Wait until the target instance is in a Running state by running this command:
```
kubectl wait postgres <target-instance> --for=jsonpath={.status.currentState}=Running --timeout=12m
```
An output similar to the following will be shown when instance is ready to accept read-write connections:
```
postgres.sql.tanzu.vmware.com/postgres-sample condition met
```
Take an on-demand backup on the target instance. For details see Perform an On-Demand Backup.

Set the source instance, edit the instance yaml, and set it as a continuous restore target of the target instance:

highAvailability:
  enabled: false
  readReplicas: 0
deploymentOptions:
  continuousRestoreTarget: true
  sourceStanzaName: <target-instance-stanza-name>

Get the value of <target-instance-stanza-name> by running this command on the target instance:

kubectl get postgres <target-instance> -o jsonpath={.status.stanzaName}

For example:

kubectl get postgres target-postgres-example -o jsonpath={.status.stanzaName}

which will show an output similar to:

default-target-postgres-example-7d4e2f84-f521-43c2-b3c9-73c3fde3dc8e

(Optional) After the target instance is up and running, you can enable highAvailability mode if necessary.

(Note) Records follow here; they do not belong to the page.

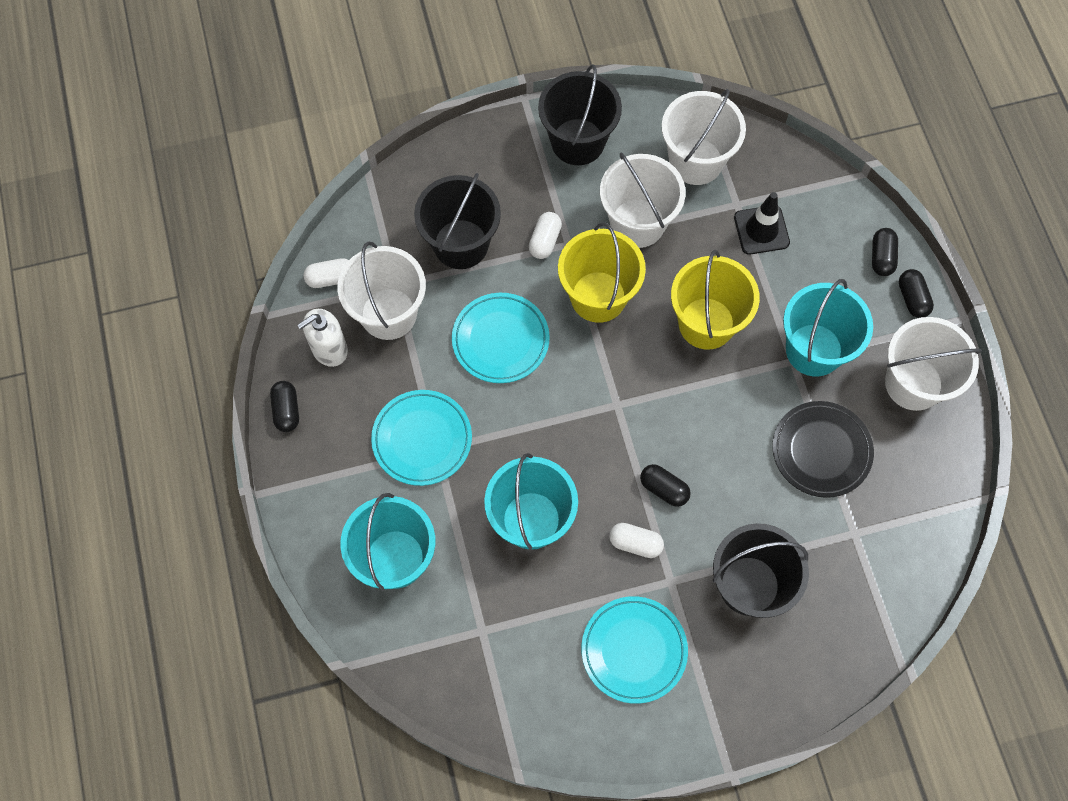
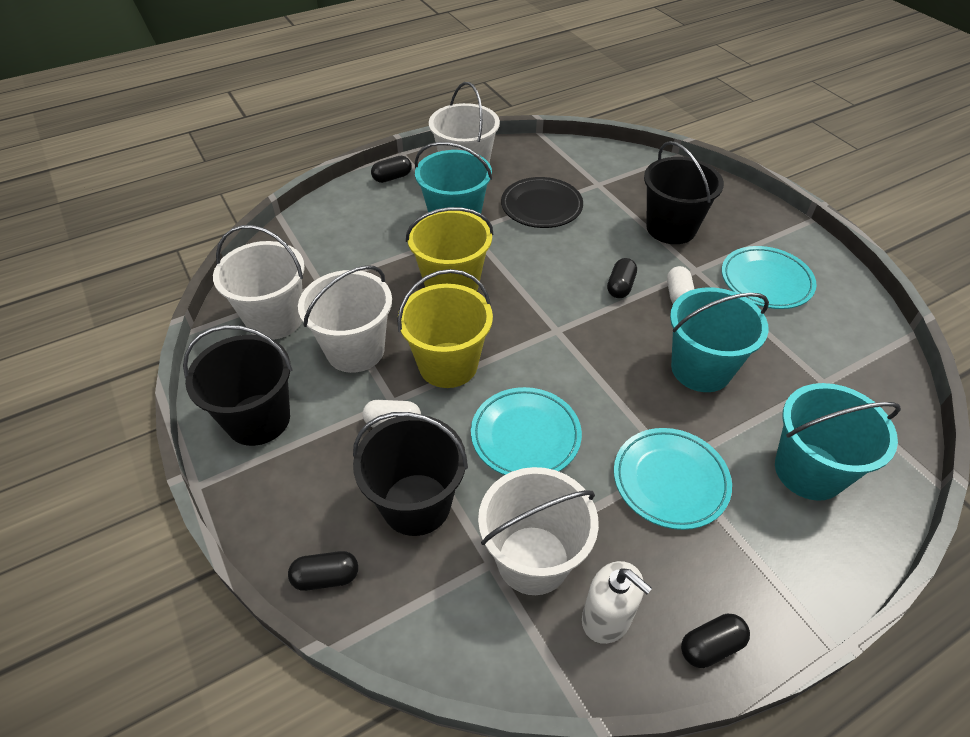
camera: 105 degrees left, 20 degrees down
(331, 278) = (506, 650): white capsule -> none
(761, 230) = (346, 265): black traffic cone -> none
(881, 257) = (358, 196): black capsule -> black capsule (326, 577)

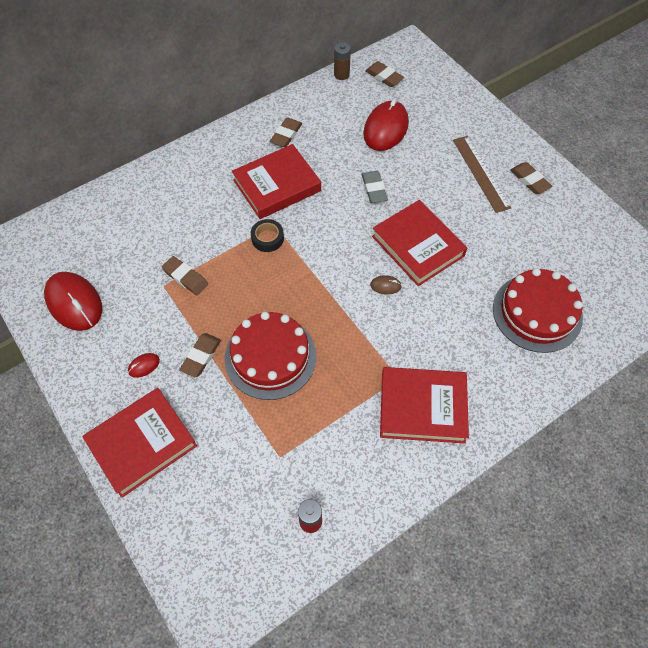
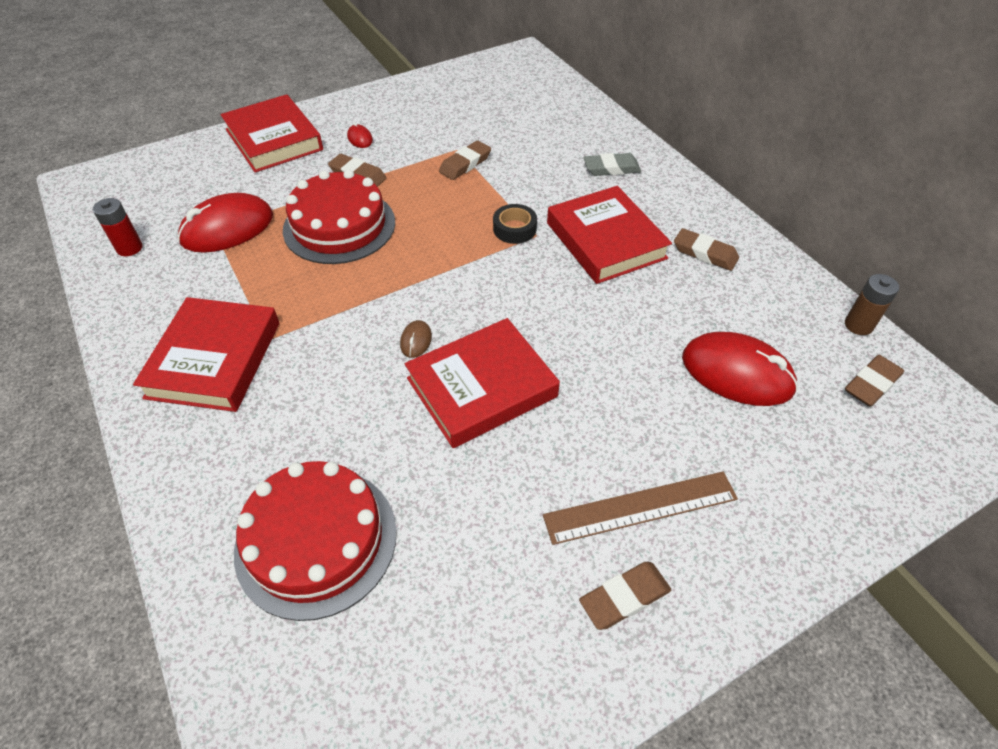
camera: 95 degrees right, 10 degrees down
(74, 303) = (448, 96): red mouse -> red mouse (227, 228)
(374, 189) = (600, 344): grey eraser -> grey eraser (611, 169)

Verify that the target instance is running as expected:
```
kubectl wait postgres <name-of-target-instance> --for=jsonpath={.status.currentState}=Running --timeout=10m
```
```
postgres.sql.tanzu.vmware.com/postgres-sample condition met
```
Then enable high availability in the target yaml:
```
highAvailability:
  enabled: true
  readReplicas: 1
```
Apply the changes.
You can now reroute any application traffic from the source instance to the target instance.

Fail back to the primary site

Fail back to the primary site after the primary is back up, or after the maintenance is completed.

Make sure that there is no application traffic against the target instance.
Confirm that the source instance at the primary site is in continuous restore.

Run the following command:
```
kubectl get postgres <source-instance> -o jsonpath="{.spec.deploymentOptions.continuousRestoreTarget}"
```
The output should match the following:
```
true
```
Note: Any value other than true is invalid and the source instance will need to be updated to reflect the correct value.
Take an on-demand backup on the target instance. For details see Perform an On-Demand Backup.
Verify that WAL files shipped during the backup of the target instance have been restored on the source instance by checking the value of status.lastRestoreTime in the source instance. It should be equal to the last time a transaction was performed on the target instance.

Update the target instance yaml to the original configuration, which will revert the instance back to being a continuous restore target:

highAvailability:
  enabled: false
  readReplicas: 0
deploymentOptions:
  continuousRestoreTarget: true
  sourceStanzaName: <source-instance-stanza-name>

On the source instance at the primary site, update the field deploymentOptions.continuousRestoreTarget to false. This will restart the instance and bring the postgres server back up.

Wait until the source instance is in a Running state by running this command:
```
kubectl wait postgres <source-instance> --for=jsonpath={.status.currentState}=Running --timeout=12m
```
An output similar to the following will be shown when instance is ready to accept read-write connections:
```
postgres.sql.tanzu.vmware.com/postgres-sample condition met
```
(Optional) After the instance is up and running, you can enable highAvailability mode if necessary. You can do this by updating the instance spec:
```
highAvailability:
  enabled: true
  readReplicas: 1
```
Apply the changes.
You can now reroute your application traffic back to the source instance.